Syrian Foreign Minister Walid al-Moualem arrived in Moscow on Monday and was to meet his Russian counterpart on Tuesday, the deadline for Syrian government forces to start withdrawing from cities and towns under mediator Kofi Annan’s peace plan.
Moscow is “working actively with Damascus in order to begin a political settlement process in (Syria),” state-run Itar-Tass news agency quoted Russian Deputy Foreign Minister Gennady Gatilov as saying.
He reiterated Russia’s opposition to interference in Syria, where it says any change in the government must result from an internal Syrian political process and not pressure from foreign countries calling for President Bashar al-Assad’s resignation.
“Attempts to force a solution on Syria from outside will lead only to an escalation of tension. Everything must follow from respect for Syria’s sovereignty, and violence must be stopped,” Gatilov said.
Russia has been under pressure from Western and Arab nations to use its ties with Syria to help ensure Assad abides by the deal brokered by Annan, the joint U.N.-Arab League envoy.
The deal calls on Syria to begin withdrawing its troops from around towns and cities by 6 a.m. local time (0300 GMT) on Tuesday and for a truce to start 48 hours later.
Gatilov said “there are concrete points in (Annan’s plan), and we fully support this plan,” Interfax reported.

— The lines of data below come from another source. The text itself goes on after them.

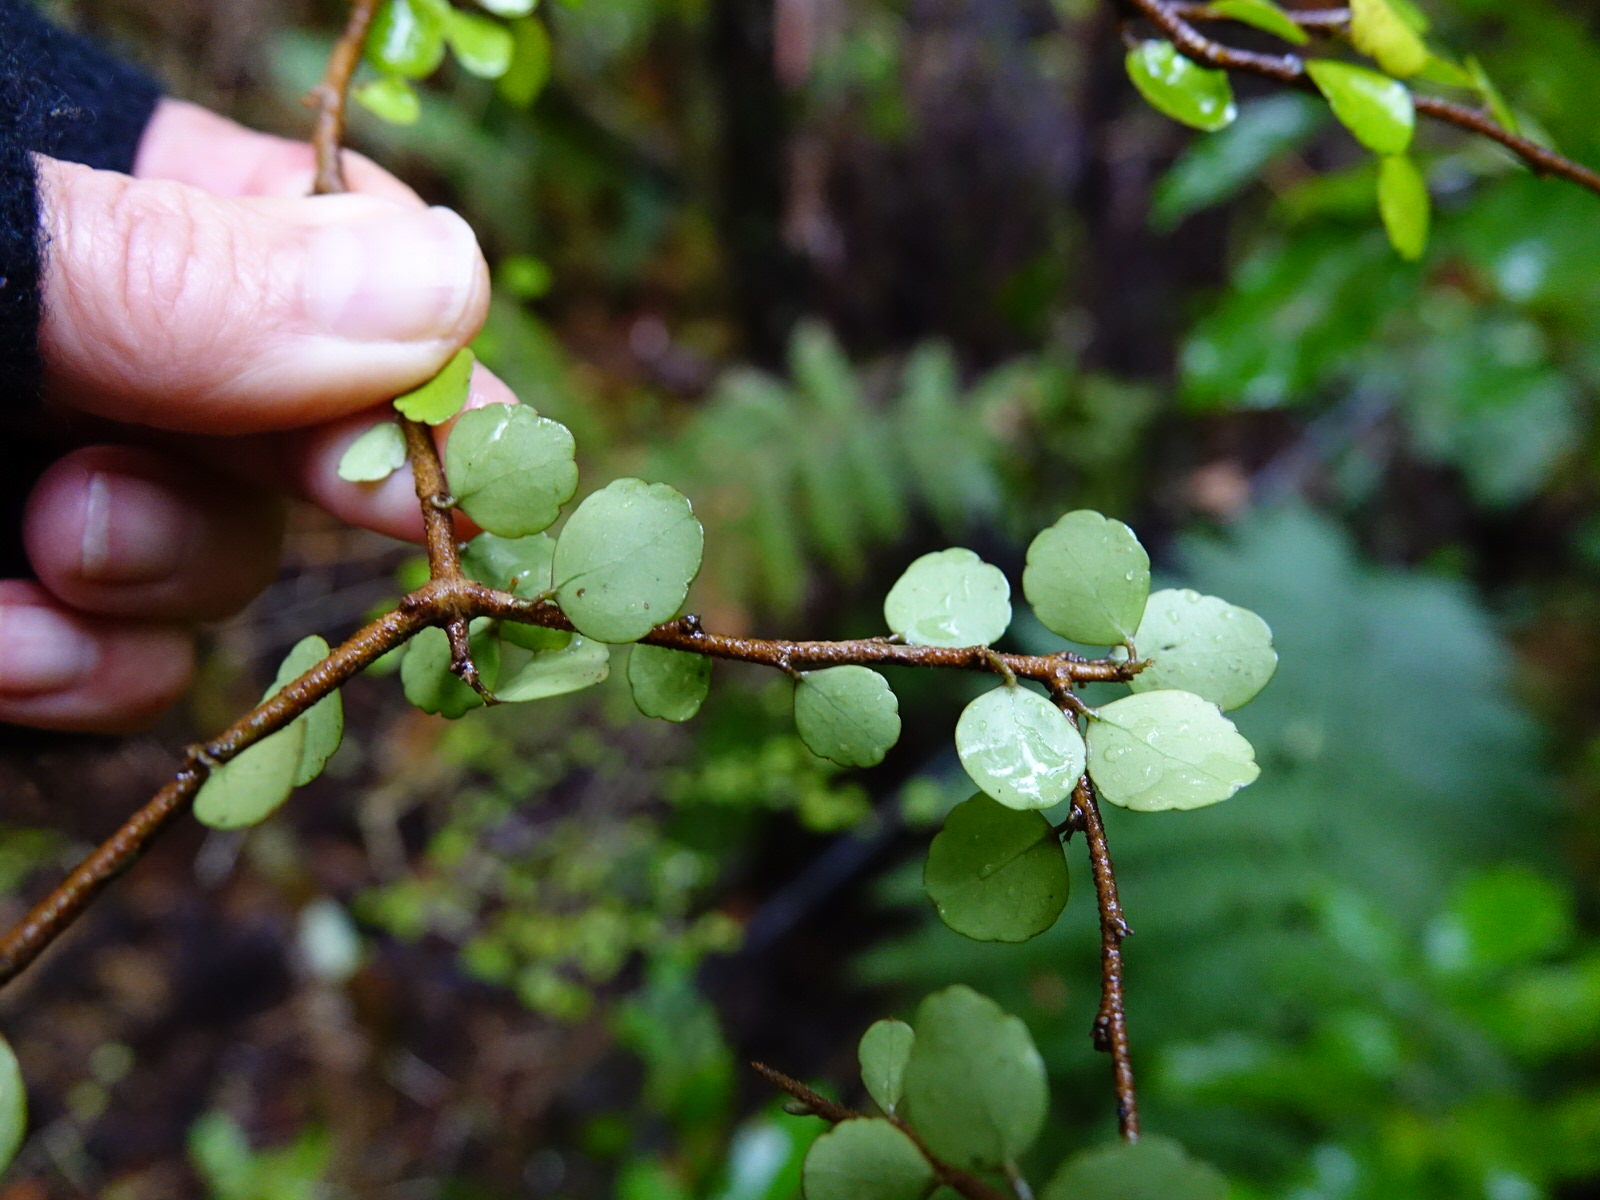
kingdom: Plantae
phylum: Tracheophyta
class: Magnoliopsida
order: Apiales
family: Araliaceae
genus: Raukaua
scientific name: Raukaua anomalus
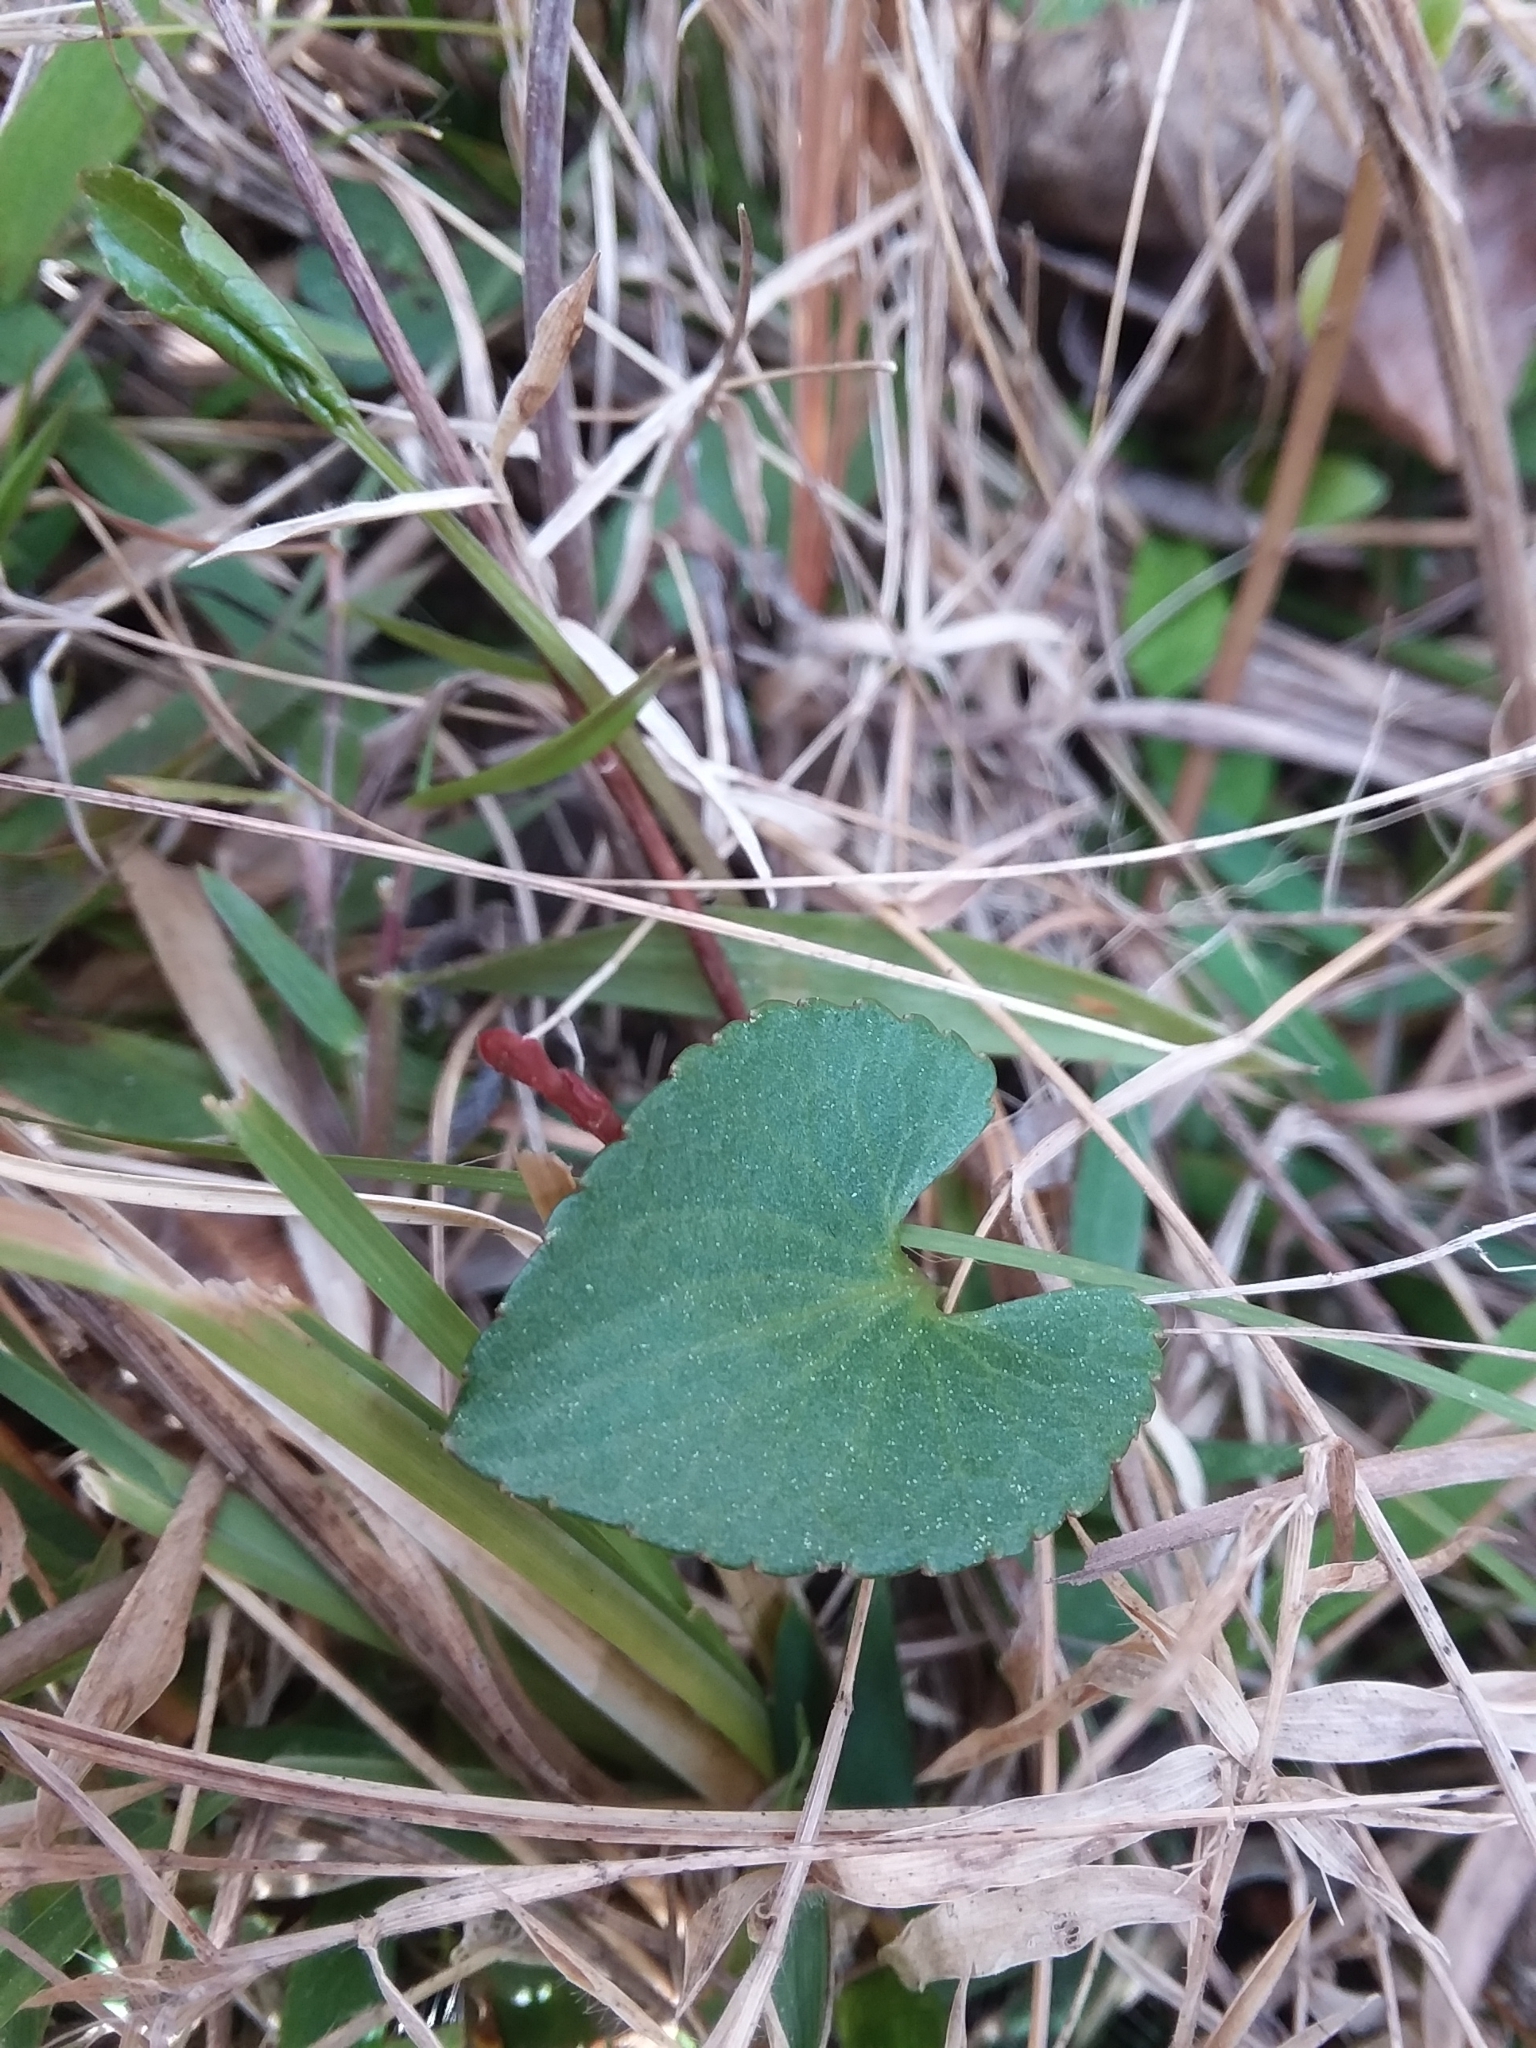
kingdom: Plantae
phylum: Tracheophyta
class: Magnoliopsida
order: Malpighiales
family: Violaceae
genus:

Syria has agreed to the deadlines but on Sunday demanded written guarantees insurgents will stop fighting before it pulls back troops, raising questions about its intentions to follow through.
Russia has frequently said much blame for the bloodshed lies with rebels and their supporters, and has emphasised that armed government opponents must also stop fighting.
Russia has protected Assad by vetoing two U.N. Security Council resolutions condemning his government for bloodshed in which the United Nations says its forces have killed more than 9,000 people since a crackdown on protests began in March 2011.
But Russia has championed Annan’s mission, backing two U.N. Security Council statements in its support, and has tried to distance itself from Assad lately in a sign it wants to retain diplomatic clout and prepare for any outcome.
Syria has given post-Soviet Russia its firmest foothold in the Middle East, buying billions of dollars’ worth of weapons and hosting a maintenance and supply facility that is Russia’s only warm-water naval port outside the former Soviet Union.